If only U.S. officials had heeded the original recommendations of the 31-man vanguard sent to Liberia in July! Among all else, this group had seen the Liberian situation as crucial and desperate, needing the immediate deployment of American troops to curb the devastation and carnage that was being carried on by rag-tag militias. (The Team had "called for rapid U.S. intervention to restore order".) Sadly, that group's initial report conveying such an urgent message was reportedly hijacked within the bureaucracy and watered down to the present ineptitude that engulfs action towards military aid in Liberia. And Uncle Sam/America continues to ignore the plight of his stepson/stepchild. For me, it's like those fathers in this country who create the single moms by abandoning their children. So my own future title for U.S.-Liberia relations would be: "Liberia: Uncle Sam's Abandoned Child". I'd only hope that this abandonment this time would not be as reckless as it has been in the past - especially in 1990 and 1996. Surely, the Pentagon's concern over spreading its troops too thin, is understandable; but the small number of Marines needed for the Liberian case - at most 2,500 - may not deal so much damage to the vast troops holding of the U.S. And what is more, the end-result would be far reaching: it would save the entire West African subregion from the cancerous catastrophe the Liberian condition has brought about. As a knowledgeable American veteran pointed out in a recent radio interview, Liberia is a very small country - compared to Afghanistan or Iraq - and the resources (in men and materiel) needed to "put out the fire" here would be relatively very small. My considered guess is that a thousand troops or so (added to the African group) would effectively and more quickly do the job.

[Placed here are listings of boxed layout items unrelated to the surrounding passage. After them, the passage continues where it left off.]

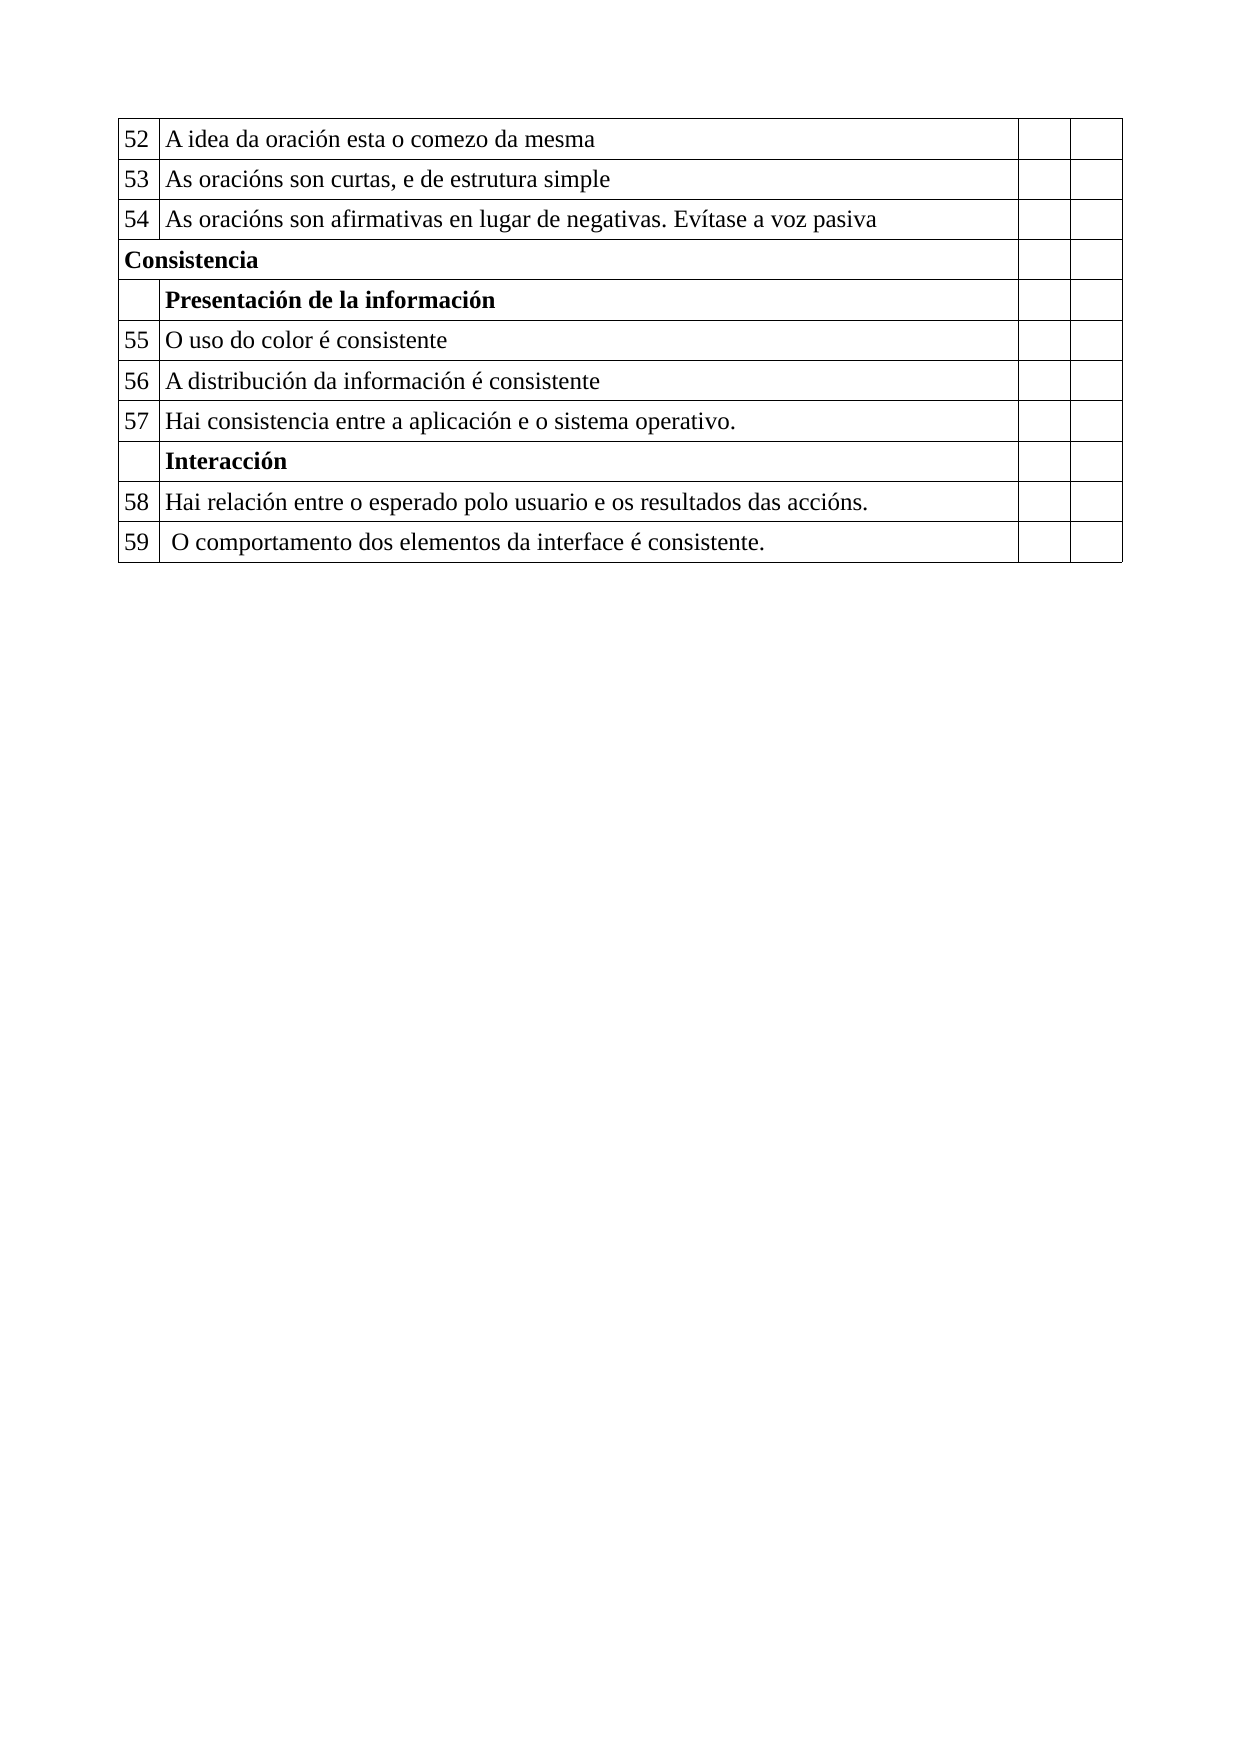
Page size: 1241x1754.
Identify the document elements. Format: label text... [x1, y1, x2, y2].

table_cell 52 [119, 119, 159, 158]
table_cell [1019, 482, 1070, 521]
table_cell [1019, 361, 1070, 400]
table_cell 56 [119, 361, 159, 400]
table_cell Hai relación entre o esperado polo usuario e os resultados das accións. [160, 482, 1018, 521]
table_cell [1071, 442, 1122, 481]
table_cell Consistencia [119, 240, 1018, 279]
table_cell [119, 442, 159, 481]
table_cell [1019, 321, 1070, 360]
table_cell A idea da oración esta o comezo da mesma [160, 119, 1018, 158]
table_cell [1019, 522, 1070, 562]
table_cell Presentación de la información [160, 280, 1018, 320]
table_cell [1071, 240, 1122, 279]
table_cell [1071, 280, 1122, 320]
table_cell 57 [119, 401, 159, 441]
table_cell [1071, 119, 1122, 158]
table_cell 59 [119, 522, 159, 562]
table_cell A distribución da información é consistente [160, 361, 1018, 400]
table_cell O comportamento dos elementos da interface é consistente. [160, 522, 1018, 562]
table_cell Interacción [160, 442, 1018, 481]
table_cell [1019, 401, 1070, 441]
table_cell [1071, 321, 1122, 360]
table_cell [1019, 119, 1070, 158]
table_cell [1019, 442, 1070, 481]
table_cell [1019, 200, 1070, 239]
table_cell [1071, 482, 1122, 521]
table_cell [119, 280, 159, 320]
table_cell 55 [119, 321, 159, 360]
table_cell 53 [119, 160, 159, 199]
table_cell [1071, 522, 1122, 562]
table_cell [1071, 361, 1122, 400]
table_cell O uso do color é consistente [160, 321, 1018, 360]
table_cell [1071, 401, 1122, 441]
table_cell As oracións son afirmativas en lugar de negativas. Evítase a voz pasiva [160, 200, 1018, 239]
table_cell 54 [119, 200, 159, 239]
table_cell [1071, 200, 1122, 239]
table_cell [1071, 160, 1122, 199]
table_cell [1019, 240, 1070, 279]
table_cell [1019, 160, 1070, 199]
table_cell [1019, 280, 1070, 320]
table_cell As oracións son curtas, e de estrutura simple [160, 160, 1018, 199]
table_cell Hai consistencia entre a aplicación e o sistema operativo. [160, 401, 1018, 441]
table_cell 58 [119, 482, 159, 521]
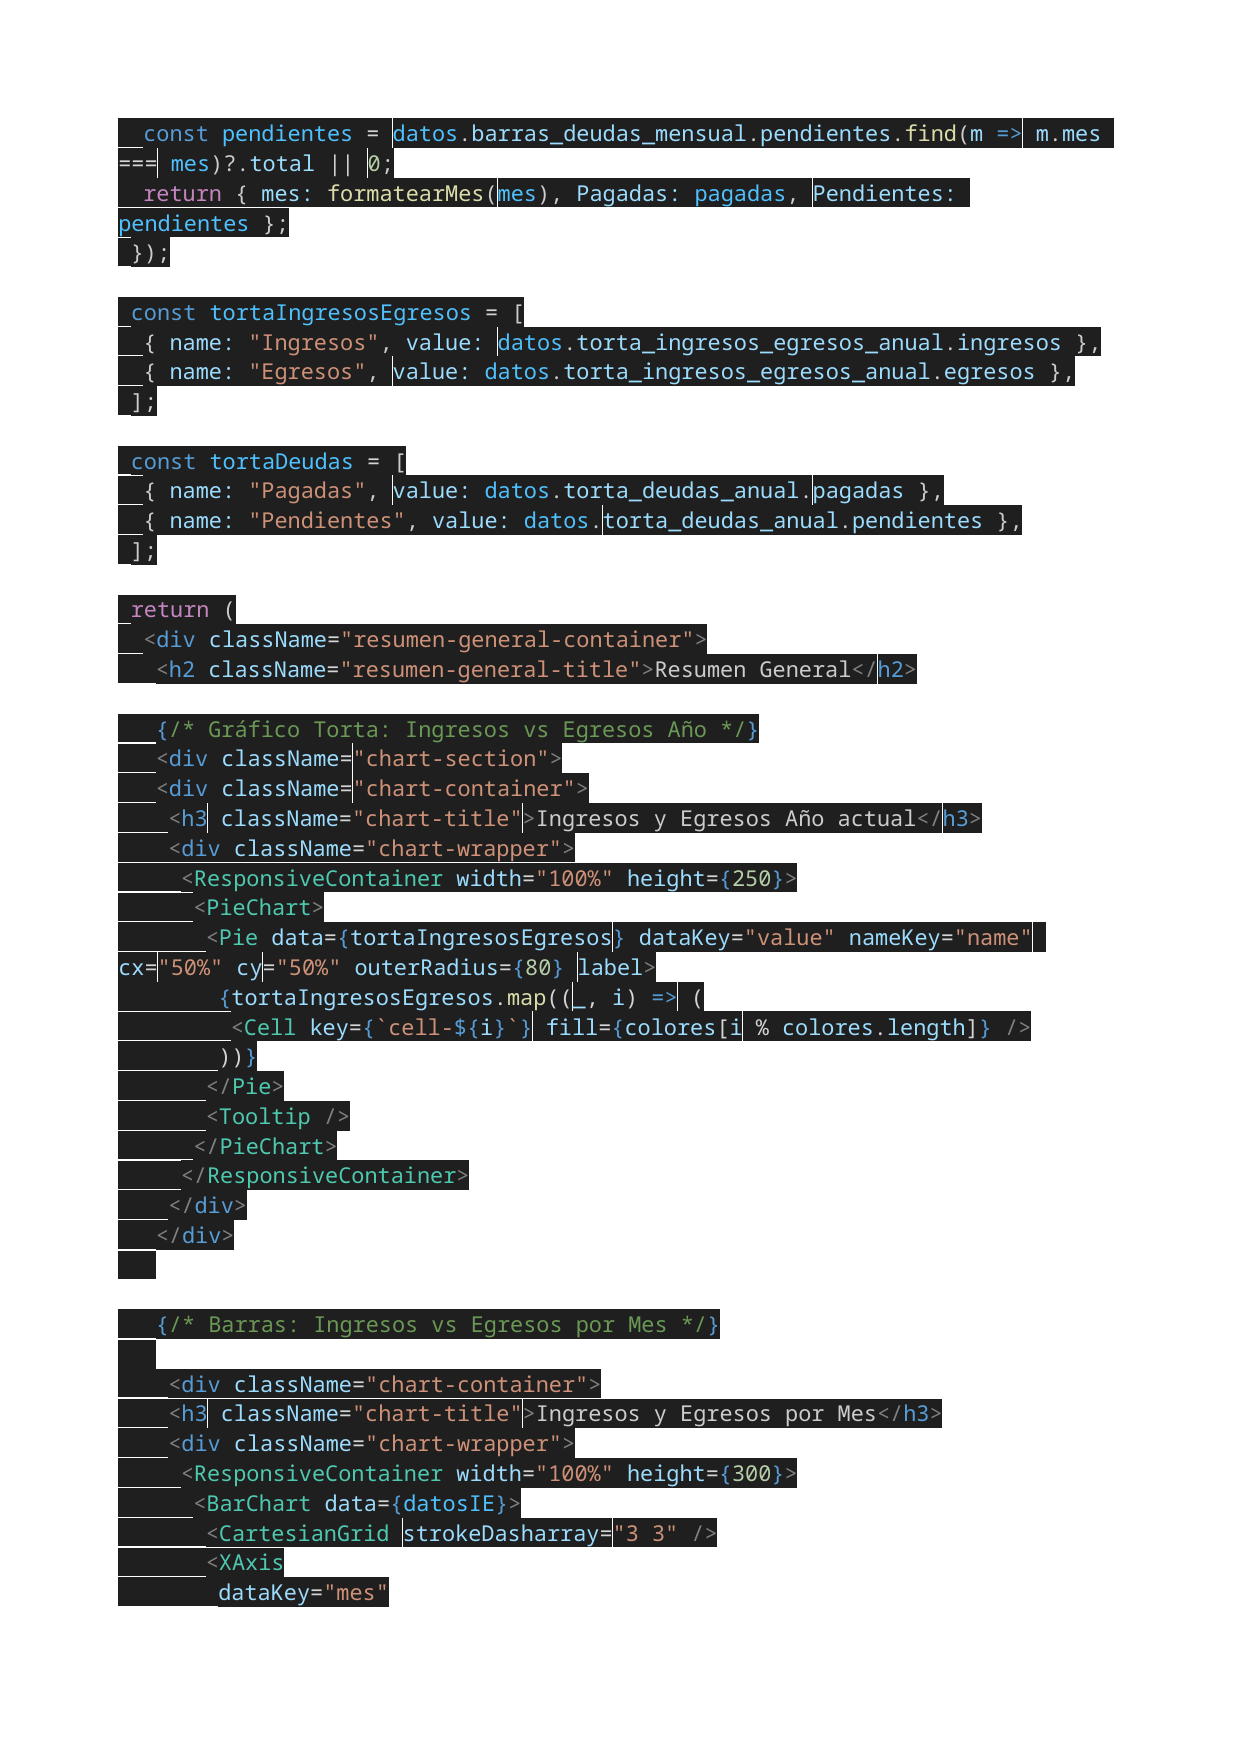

In conclusion, it cannot be over-emphasized that a U.S. led peacekeeping force is needed to stop the senseless carnage and pillage in Liberia. The whole world seems to be saying this and American officialdom must rise to the task. All others in Europe, Africa, Asia and elsewhere are looking up to the U.S. to take the first and leading step in this direction. America cannot and must not shirk from taking her rightful place - a leading role in bringing peace and stability to her ally, stepchild/stepson and abandoned nephew. This done, Liberians should overlook the previous abandonment; otherwise, no one can predict the future. Liberia has died a lot for America; it's time for America to die a little for Liberia. So what's up Uncle Sam? Gird thyself and save a friend! You once staged "Operation Restore Hope" to Somalia, what not an "Operation Restore Peace, Hope & Stability" to Liberia?